GIVEN PASSAGE:
=======

Objective: Nifedipine, an L-type calcium channel blocker, protects against the progression of atherosclerosis. We investigated the molecular basis of the antiatherosclerotic effect of nifedipine in macrophages and apolipoprotein E-deficient mice.
Methods and results: In macrophages, nifedipine increased peroxisome proliferator-activated receptor-gamma (PPARgamma) activity without increasing PPARgamma-binding activity. Amlodipine, another L-type calcium channel blocker, and 1,2-bis-(o-aminophenoxy)-ethane-N,N,-N',N'-tetraacetic acid tetraacetoxy-methyl ester (BAPTA-AM), a calcium chelator, decreased PPARgamma activity, suggesting that nifedipine does not activate PPARgamma via calcium channel blocker activity. Inactivation of extracellular signal-regulated kinase 1/2 suppressed PPARgamma2-Ser112 phosphorylation and induced PPARgamma activation. Nifedipine suppressed extracellular signal-regulated kinase 1/2 activation and PPARgamma2-Ser112 phosphorylation, and mutating PPARgamma2-Ser112 to Ala abrogated nifedipine-mediated PPARgamma activation. These results suggested that nifedipine inhibited extracellular signal-regulated kinase 1/2 activity and PPARgamma2-Ser112 phosphorylation, leading to PPARgamma activation. Nifedipine inhibited lipopolysaccharide-induced monocyte chemoattractant protein-1 expression and induced ATP-binding cassette transporter A1 mRNA expression, and these effects were abrogated by small interfering RNA for PPARgamma. Furthermore, in apolipoprotein E-deficient mice, nifedipine treatment decreased atherosclerotic lesion size, phosphorylation of PPARgamma2-Ser112 and extracellular signal-regulated kinase 1/2, and monocyte chemoattractant protein-1 mRNA expression and increased ATP-binding cassette transporter A1 expression in the aorta.
Conclusions: Nifedipine unlike amlodipine inhibits PPARgamma-Ser phosphorylation and activates PPARgamma to suppress monocyte chemoattractant protein-1 expression and induce ATP-binding cassette transporter A1 expression in macrophages. These effects may induce antiatherogenic effects in hypertensive patients.

=======

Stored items
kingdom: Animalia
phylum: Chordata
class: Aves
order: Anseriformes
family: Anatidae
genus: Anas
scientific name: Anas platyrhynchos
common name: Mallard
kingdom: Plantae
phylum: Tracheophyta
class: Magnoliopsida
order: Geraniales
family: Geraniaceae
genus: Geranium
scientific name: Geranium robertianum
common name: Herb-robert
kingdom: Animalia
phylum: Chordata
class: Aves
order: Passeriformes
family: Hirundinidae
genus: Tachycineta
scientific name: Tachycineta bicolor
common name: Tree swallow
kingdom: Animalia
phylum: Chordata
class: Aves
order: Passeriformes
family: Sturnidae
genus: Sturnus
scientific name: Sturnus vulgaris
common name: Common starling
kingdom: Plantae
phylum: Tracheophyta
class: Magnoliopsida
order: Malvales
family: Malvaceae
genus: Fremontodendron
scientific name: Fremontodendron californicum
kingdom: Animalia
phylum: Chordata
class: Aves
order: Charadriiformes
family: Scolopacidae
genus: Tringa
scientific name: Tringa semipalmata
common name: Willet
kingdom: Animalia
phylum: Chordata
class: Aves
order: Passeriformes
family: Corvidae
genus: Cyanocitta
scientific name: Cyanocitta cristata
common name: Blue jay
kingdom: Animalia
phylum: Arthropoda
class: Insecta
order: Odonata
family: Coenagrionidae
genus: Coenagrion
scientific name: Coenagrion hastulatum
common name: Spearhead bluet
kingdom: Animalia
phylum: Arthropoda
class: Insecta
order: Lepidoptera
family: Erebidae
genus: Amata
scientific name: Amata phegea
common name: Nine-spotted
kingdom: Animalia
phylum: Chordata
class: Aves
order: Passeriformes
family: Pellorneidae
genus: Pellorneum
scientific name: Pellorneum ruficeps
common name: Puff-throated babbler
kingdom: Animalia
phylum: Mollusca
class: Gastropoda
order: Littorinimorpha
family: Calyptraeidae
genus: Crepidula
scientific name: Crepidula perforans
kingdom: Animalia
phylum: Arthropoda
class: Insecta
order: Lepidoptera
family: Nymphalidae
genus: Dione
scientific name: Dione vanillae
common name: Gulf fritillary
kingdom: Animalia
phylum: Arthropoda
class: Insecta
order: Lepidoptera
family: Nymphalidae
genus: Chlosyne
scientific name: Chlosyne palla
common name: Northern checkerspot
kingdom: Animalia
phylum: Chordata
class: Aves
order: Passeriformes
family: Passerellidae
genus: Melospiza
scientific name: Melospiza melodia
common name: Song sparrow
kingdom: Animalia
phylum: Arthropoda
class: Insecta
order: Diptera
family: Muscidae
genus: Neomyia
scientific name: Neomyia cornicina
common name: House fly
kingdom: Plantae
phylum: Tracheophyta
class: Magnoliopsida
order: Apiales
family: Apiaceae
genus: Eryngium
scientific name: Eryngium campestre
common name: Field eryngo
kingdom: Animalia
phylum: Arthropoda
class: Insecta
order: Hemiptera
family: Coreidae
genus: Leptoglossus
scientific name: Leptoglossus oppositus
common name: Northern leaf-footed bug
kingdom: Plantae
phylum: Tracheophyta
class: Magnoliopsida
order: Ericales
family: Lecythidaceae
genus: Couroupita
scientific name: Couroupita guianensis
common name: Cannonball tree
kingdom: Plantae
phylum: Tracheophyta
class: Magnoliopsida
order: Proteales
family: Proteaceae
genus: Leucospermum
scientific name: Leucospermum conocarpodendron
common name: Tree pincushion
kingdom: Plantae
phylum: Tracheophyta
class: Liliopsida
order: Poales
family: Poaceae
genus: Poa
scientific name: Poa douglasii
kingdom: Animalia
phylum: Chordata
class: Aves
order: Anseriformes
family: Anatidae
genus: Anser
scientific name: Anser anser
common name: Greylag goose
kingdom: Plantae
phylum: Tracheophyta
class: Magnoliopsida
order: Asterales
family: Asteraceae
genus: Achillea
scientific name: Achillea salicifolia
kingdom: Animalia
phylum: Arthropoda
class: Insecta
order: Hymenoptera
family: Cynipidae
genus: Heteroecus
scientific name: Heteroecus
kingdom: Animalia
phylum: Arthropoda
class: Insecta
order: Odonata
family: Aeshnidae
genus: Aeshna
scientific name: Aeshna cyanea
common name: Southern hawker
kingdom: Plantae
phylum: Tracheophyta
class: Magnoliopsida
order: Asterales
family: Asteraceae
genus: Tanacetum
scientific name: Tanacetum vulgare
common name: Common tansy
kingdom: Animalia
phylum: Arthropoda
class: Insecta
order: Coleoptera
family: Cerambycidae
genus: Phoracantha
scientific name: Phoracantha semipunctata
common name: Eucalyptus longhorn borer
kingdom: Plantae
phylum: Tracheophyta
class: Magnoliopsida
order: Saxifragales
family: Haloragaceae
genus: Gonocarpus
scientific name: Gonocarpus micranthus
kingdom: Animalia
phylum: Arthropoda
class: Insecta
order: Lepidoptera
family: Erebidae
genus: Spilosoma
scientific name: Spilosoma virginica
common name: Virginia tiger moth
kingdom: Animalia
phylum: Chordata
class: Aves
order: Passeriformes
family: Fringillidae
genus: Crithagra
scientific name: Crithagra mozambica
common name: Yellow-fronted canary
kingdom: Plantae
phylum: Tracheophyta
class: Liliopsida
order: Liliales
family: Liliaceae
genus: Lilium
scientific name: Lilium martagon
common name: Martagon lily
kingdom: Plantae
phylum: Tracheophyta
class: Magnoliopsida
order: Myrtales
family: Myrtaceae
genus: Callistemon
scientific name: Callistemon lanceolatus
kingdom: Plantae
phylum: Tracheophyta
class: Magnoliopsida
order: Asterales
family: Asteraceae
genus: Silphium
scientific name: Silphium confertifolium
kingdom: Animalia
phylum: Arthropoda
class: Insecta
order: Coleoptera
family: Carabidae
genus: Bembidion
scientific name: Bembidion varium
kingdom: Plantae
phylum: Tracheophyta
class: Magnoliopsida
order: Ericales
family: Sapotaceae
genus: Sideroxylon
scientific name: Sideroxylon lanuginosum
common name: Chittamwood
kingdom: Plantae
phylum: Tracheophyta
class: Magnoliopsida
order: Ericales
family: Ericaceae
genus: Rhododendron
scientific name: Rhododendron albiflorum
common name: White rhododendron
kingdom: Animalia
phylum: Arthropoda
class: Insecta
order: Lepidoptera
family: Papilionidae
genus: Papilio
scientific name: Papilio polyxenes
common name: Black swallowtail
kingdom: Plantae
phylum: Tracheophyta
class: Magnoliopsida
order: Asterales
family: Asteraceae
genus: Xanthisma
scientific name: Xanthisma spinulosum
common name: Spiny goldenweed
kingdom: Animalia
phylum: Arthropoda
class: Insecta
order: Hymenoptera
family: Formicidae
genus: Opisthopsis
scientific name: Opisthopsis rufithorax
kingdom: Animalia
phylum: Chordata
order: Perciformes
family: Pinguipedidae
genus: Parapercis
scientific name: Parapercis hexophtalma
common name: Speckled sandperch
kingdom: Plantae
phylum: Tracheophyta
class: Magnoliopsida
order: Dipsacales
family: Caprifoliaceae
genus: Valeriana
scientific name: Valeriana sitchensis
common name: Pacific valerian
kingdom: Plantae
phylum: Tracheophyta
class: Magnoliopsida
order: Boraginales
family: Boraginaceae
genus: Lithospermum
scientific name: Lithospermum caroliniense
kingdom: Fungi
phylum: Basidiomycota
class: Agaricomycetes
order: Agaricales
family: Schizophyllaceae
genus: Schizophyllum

=======

YOUR INSTRUCTIONS:
Answer these questions using the passage on nifedipine:
(a) What class of drug is nifedipine?
(b) Which residue of PPARgamma2 was mutated to Ala?
(c) In which patients does the passage's conclusion say these effects may induce antiatherogenic effects?

RESPONSE FOR THIS EXERCISE:
(a) An L-type calcium channel blocker.
(b) Ser112.
(c) Hypertensive patients.